We used to quiz him with focus groups and mall intercepts. But these days, he’s not sure. It’s not that he won’t tell us. It’s just that he can’t.

If the consumer can’t tell us, it’s time to look at the aggregate, the larger patterns and trends that shape what consumers want. In short, it’s time for “Cessna” marketing, a look from 12,000 feet at American culture and commerce. This is the big picture. Climb aboard.

If you look out the left hand side of the plane, you’ll see a long line of people standing beside a truck. From this altitude, it’s hard to see the people or the truck in detail. But something’s going on. The line has about 60 people. Look, there’s another. There are trucks and lines all over the place. Some neighborhoods are crawling with them.

Food trucks are a culinary trend. They are suddenly everywhere. The Los Angeles Times covered one of the early and most famous of these trucks, the Kogi Korean BBQ taco truck, which launched in late 2008. Trucks move constantly, “broadcasting” their location by Twitter, parking wherever they can find enough space, and drawing as many as 800 people.

In the world of food, the food truck has a kind of celebrity standing. It is where the action is. As the LA Times said,

The truck and its staff of merry makers have become a sort of roving party, bringing people to neighborhoods they might not normally go to, and allowing for interactions with strangers they might not otherwise talk to.

There is glamour and there is intrigue. In the words of Detroit resident Jaime Hannah, the trucks “just seemed like the greatest idea ever, to be able to get food at exciting times when you don’t expect to see it. It’s like the chase of the ice cream truck. It’s pursuit.”

As David Kamp points out in his wonderful book, The United States of Arugula, American cuisine is in a state of ceaseless innovation, routinely outstripping the culinary cultures from which it springs.

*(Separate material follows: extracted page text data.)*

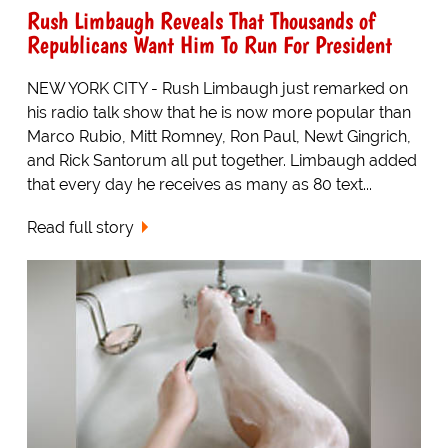
Rush Limbaugh Reveals That Thousands of
Republicans Want Him To Run For President
NEW YORK CITY - Rush Limbaugh just remarked on
his radio talk show that he is now more popular than
Marco Rubio, Mitt Romney, Ron Paul, Newt Gingrich,
and Rick Santorum all put together. Limbaugh added
that every day he receives as many as 80 text...
Read full story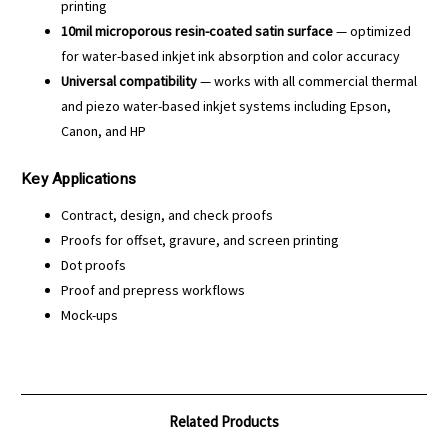
printing
10mil microporous resin-coated satin surface
— optimized
for water-based inkjet ink absorption and color accuracy
Universal compatibility
— works with all commercial thermal
and piezo water-based inkjet systems including Epson,
Canon, and HP
Key Applications
Contract, design, and check proofs
Proofs for offset, gravure, and screen printing
Dot proofs
Proof and prepress workflows
Mock-ups
Related Products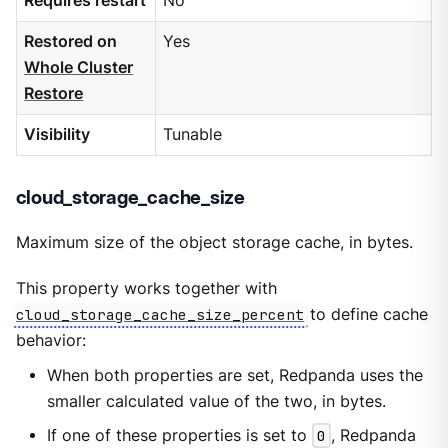
Requires restart
No
Restored on
Yes
Whole Cluster
Restore
Visibility
Tunable
cloud_storage_cache_size
Maximum size of the object storage cache, in bytes.
This property works together with
cloud_storage_cache_size_percent
to define cache
behavior:
When both properties are set, Redpanda uses the
smaller calculated value of the two, in bytes.
If one of these properties is set to
0
, Redpanda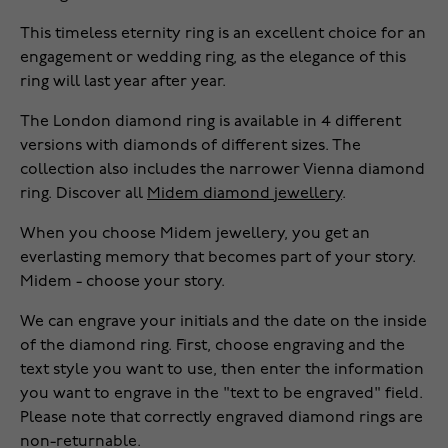
This timeless eternity ring is an excellent choice for an
engagement or wedding ring, as the elegance of this
ring will last year after year.
The London diamond ring is available in 4 different
versions with diamonds of different sizes. The
collection also includes the narrower Vienna diamond
ring. Discover all
Midem diamond jewellery
.
When you choose Midem jewellery, you get an
everlasting memory that becomes part of your story.
Midem - choose your story.
We can engrave your initials and the date on the inside
of the diamond ring. First, choose engraving and the
text style you want to use, then enter the information
you want to engrave in the "text to be engraved" field.
Please note that correctly engraved diamond rings are
non-returnable.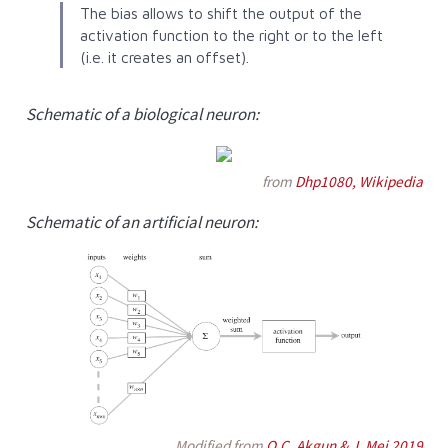
The bias allows to shift the output of the
activation function to the right or to the left
(i.e. it creates an offset).
Schematic of a biological neuron:
from
Dhp1080, Wikipedia
Schematic of an artificial neuron:
Modified from
O.C. Akgun & J. Mei 2019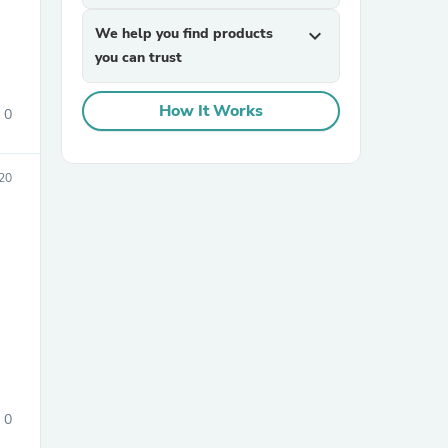
We help you find products
expand_more
you can trust
How It Works
0
20
sories
0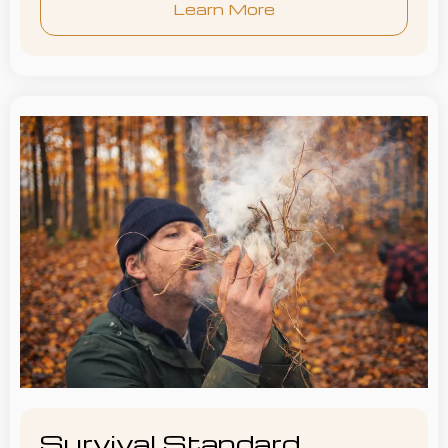
Learn More
Survival Standard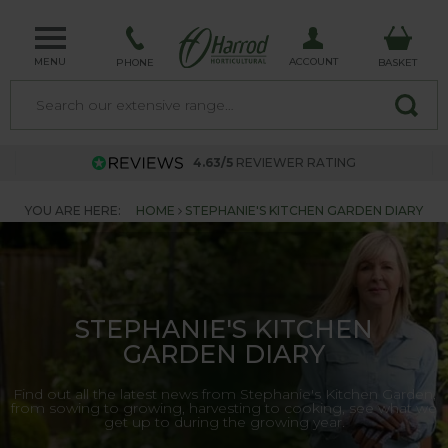
MENU
ACCOUNT
PHONE
BASKET
4.63/5
REVIEWER RATING
YOU ARE HERE:
HOME
STEPHANIE'S KITCHEN GARDEN DIARY
STEPHANIE'S KITCHEN
GARDEN DIARY
Find out all the latest news from Stephanie's Kitchen Garden,
from sowing to growing, harvesting to cooking, see what we
get up to during the growing year.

And by this reckoning, we might treat food trucks as the latest food fad. And a peculiarly American one at that. We love getting speed, motion, and transport involved. Consider this our latest take on “fast food.”

But there’s more. For starters, eat your heart out, Joe Pine. Does experience marketing get any more exciting than this? Food we have to find? Food with the thrill of the chase?

Food trucks are also exercises in two kinds of fusion. The food is enthusiastically combinatorial. Korean meets tacos, and that’s just for starters. Plus, these trucks are designed to fuse neighbors and neighborhoods.They take customers to parts of the city they might not otherwise visit. And those very long lines bring together people who would not be within conversational range of one another. Food trucks are a little like food processors. They are mixing both cuisines and city life.

Food trucks are good at Culturematic economics. They keep risk small. The average restaurant costs hundreds of thousands to open. The average food truck costs tens of thousands. And food trucks are good at discovering hidden value. They help themselves to cityscapes, as if scouting film locations.The mise-en-scène is urban, dramatic, and, with the exception of the occasional parking ticket, absolutely free.

For every conventional restaurant, ennui is the enemy. Things start out well enough. In the opening weeks and months, a high-end restaurant takes advantage of the fact that it has the latest design, the earliest adopters, the freshest take on food and atmosphere. Eventually, though, the place begins to go “out,” to lose currency and customers. No such problem for the food truck. Driver, move on!